One of the things I enjoyed most about The Nightly News was the amount of detail Hickman put into the work and it is in Pax Romana as well. Both in the details he puts in the story and in his artwork. As I've said before, Hickman creates the comic as a whole so everything fits together very nicely and, like before, is very dynamic. Hickman also reworks things to go with the story he is telling. In The Nightly News, he had half page information boxes but in Pax Romana, there are two page dialogue spreads, which may sound boring, but they most definitely are not.
To me, what makes Pax Romana really work is the ideas that Hickman uses. The story is about the evolution of human society and, instead of simply showing that happening, Hickman goes into the how's and why's of that story and the details that it involves. Aside from the fact that I like this stuff and find it interesting in and of itself, Hickman makes it interesting all on its own. He does this in a couple of ways.

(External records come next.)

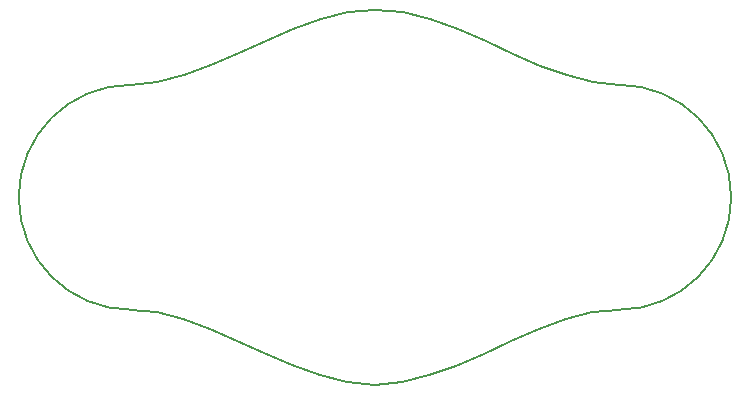
<source format=gbr>
G04 DipTrace 3.0.0.1*
G04 BoardOutline No Holes.gbr*
%MOIN*%
G04 #@! TF.FileFunction,Profile*
G04 #@! TF.Part,Single*
%ADD11C,0.005512*%
%FSLAX26Y26*%
G04*
G70*
G90*
G75*
G01*
G04 BoardOutline*
%LPD*%
X2394016Y1394016D2*
D11*
G02X2394016Y644016I-13J-375000D01*
G01*
X2306549Y635315D1*
X2217533Y612008D1*
X2127257Y578307D1*
X2035997Y538451D1*
X1944029Y496627D1*
X1853320Y457717D1*
X1762480Y424987D1*
X1671785Y402428D1*
X1581509Y394016D1*
X1489593Y402717D1*
X1397244Y426024D1*
X1304751Y459724D1*
X1212402Y499580D1*
X1120486Y541404D1*
X1030892Y580315D1*
X942283Y613045D1*
X854895Y635604D1*
X769016Y644016D1*
G02X769003Y1394016I0J375000D01*
G01*
X856470Y1402717D1*
X945486Y1426024D1*
X1035761Y1459724D1*
X1127021Y1499580D1*
X1218990Y1541404D1*
X1309698Y1580315D1*
X1400538Y1613045D1*
X1491234Y1635604D1*
X1581509Y1644016D1*
X1673425Y1635315D1*
X1765774Y1612008D1*
X1858268Y1578307D1*
X1950617Y1538451D1*
X2042533Y1496627D1*
X2132126Y1457717D1*
X2220735Y1424987D1*
X2308123Y1402428D1*
X2394016Y1394016D1*
M02*

</source>
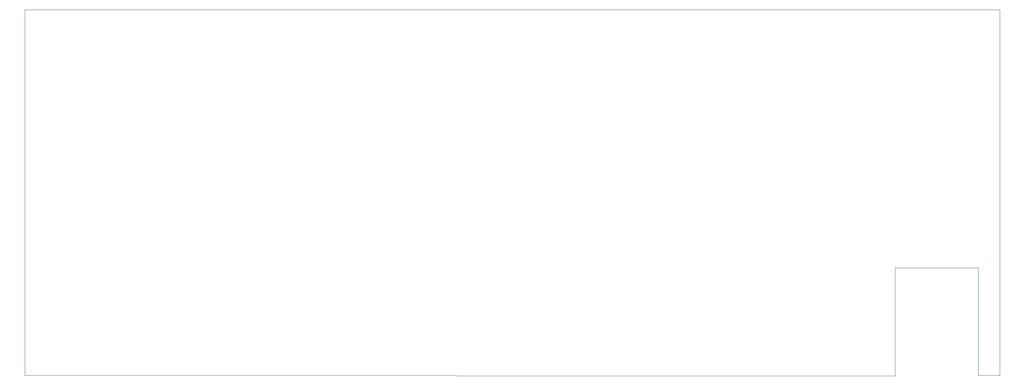
<source format=gbr>
%TF.GenerationSoftware,KiCad,Pcbnew,(6.0.0)*%
%TF.CreationDate,2023-02-03T10:22:37+01:00*%
%TF.ProjectId,boneIO - input WT32,626f6e65-494f-4202-9d20-696e70757420,rev?*%
%TF.SameCoordinates,Original*%
%TF.FileFunction,Profile,NP*%
%FSLAX46Y46*%
G04 Gerber Fmt 4.6, Leading zero omitted, Abs format (unit mm)*
G04 Created by KiCad (PCBNEW (6.0.0)) date 2023-02-03 10:22:37*
%MOMM*%
%LPD*%
G01*
G04 APERTURE LIST*
%TA.AperFunction,Profile*%
%ADD10C,0.100000*%
%TD*%
G04 APERTURE END LIST*
D10*
X246500000Y-101120000D02*
X246510000Y-122920000D01*
X250760000Y-48930000D02*
X250760000Y-122920000D01*
X229640000Y-122930000D02*
X53760000Y-122920000D01*
X53760000Y-48930000D02*
X53760000Y-122920000D01*
X250760000Y-122920000D02*
X246510000Y-122920000D01*
X229630000Y-101130000D02*
X246500000Y-101120000D01*
X53760000Y-48930000D02*
X250760000Y-48930000D01*
X229630000Y-101130000D02*
X229640000Y-122930000D01*
M02*

</source>
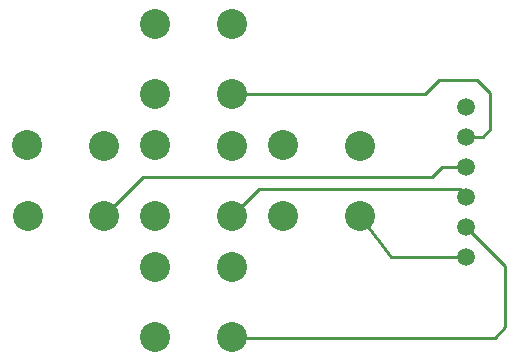
<source format=gtl>
G04 Layer: TopLayer*
G04 EasyEDA v6.5.40, 2024-04-09 13:00:43*
G04 4fed56741cb74346b3e77f28756fcebd,df7e7e3c38a3447abd37b529b333d242,10*
G04 Gerber Generator version 0.2*
G04 Scale: 100 percent, Rotated: No, Reflected: No *
G04 Dimensions in millimeters *
G04 leading zeros omitted , absolute positions ,4 integer and 5 decimal *
%FSLAX45Y45*%
%MOMM*%

%ADD10C,0.2540*%
%ADD11C,2.5400*%
%ADD12C,1.5000*%

%LPD*%
D10*
X5029200Y8102600D02*
G01*
X4826000Y8102600D01*
X4737100Y8013700D01*
X2291588Y8013700D01*
X1965959Y7688326D01*
X5029200Y7594600D02*
G01*
X5359400Y7264400D01*
X5359400Y6743700D01*
X5270500Y6654800D01*
X3052572Y6654800D01*
X3047796Y6659575D01*
X5029200Y7848600D02*
G01*
X5029200Y7861300D01*
X4978400Y7912100D01*
X3271596Y7912100D01*
X3047796Y7688300D01*
X4129481Y7688275D02*
G01*
X4129481Y7688275D01*
X4394200Y7340600D01*
X5029200Y7340600D01*
X3047796Y8717000D02*
G01*
X4678400Y8717000D01*
X4800600Y8839200D01*
X5118100Y8839200D01*
X5232400Y8724900D01*
X5232400Y8420100D01*
X5168900Y8356600D01*
X5029200Y8356600D01*
D11*
G01*
X2395804Y7258583D03*
G01*
X2398801Y6659575D03*
G01*
X3047796Y7252563D03*
G01*
X3047796Y6659575D03*
G01*
X1314094Y8287308D03*
G01*
X1317091Y7688300D03*
G01*
X1966086Y8281288D03*
G01*
X1966086Y7688300D03*
G01*
X2395804Y8287308D03*
G01*
X2398801Y7688300D03*
G01*
X3047796Y8281288D03*
G01*
X3047796Y7688300D03*
G01*
X3477488Y8287283D03*
G01*
X3480485Y7688275D03*
G01*
X4129481Y8281263D03*
G01*
X4129481Y7688275D03*
G01*
X2395804Y9316008D03*
G01*
X2398801Y8717000D03*
G01*
X3047796Y9309988D03*
G01*
X3047796Y8717000D03*
D12*
G01*
X5029200Y7340600D03*
G01*
X5029200Y7594600D03*
G01*
X5029200Y7848600D03*
G01*
X5029200Y8102600D03*
G01*
X5029200Y8356600D03*
G01*
X5029200Y8610600D03*
M02*

</source>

First is the general presentation and style of the story. Secondly, is that he does a great job of presenting the information and doing a job good of making it interesting. Finally, he has it revolve around personal conflicts between the various characters. This is what helps to make the material compelling to someone who may not find it compelling in its own right. This is also what makes the two page dialogue spreads work. Instead of being strictly about the details, it furthers the plot in an interesting manner regardless of whether or not you are interested in the concepts Hickman is using.
Verdict - Must Read. Hickman continues to prove his skills as a creator with this dynamic and unique work.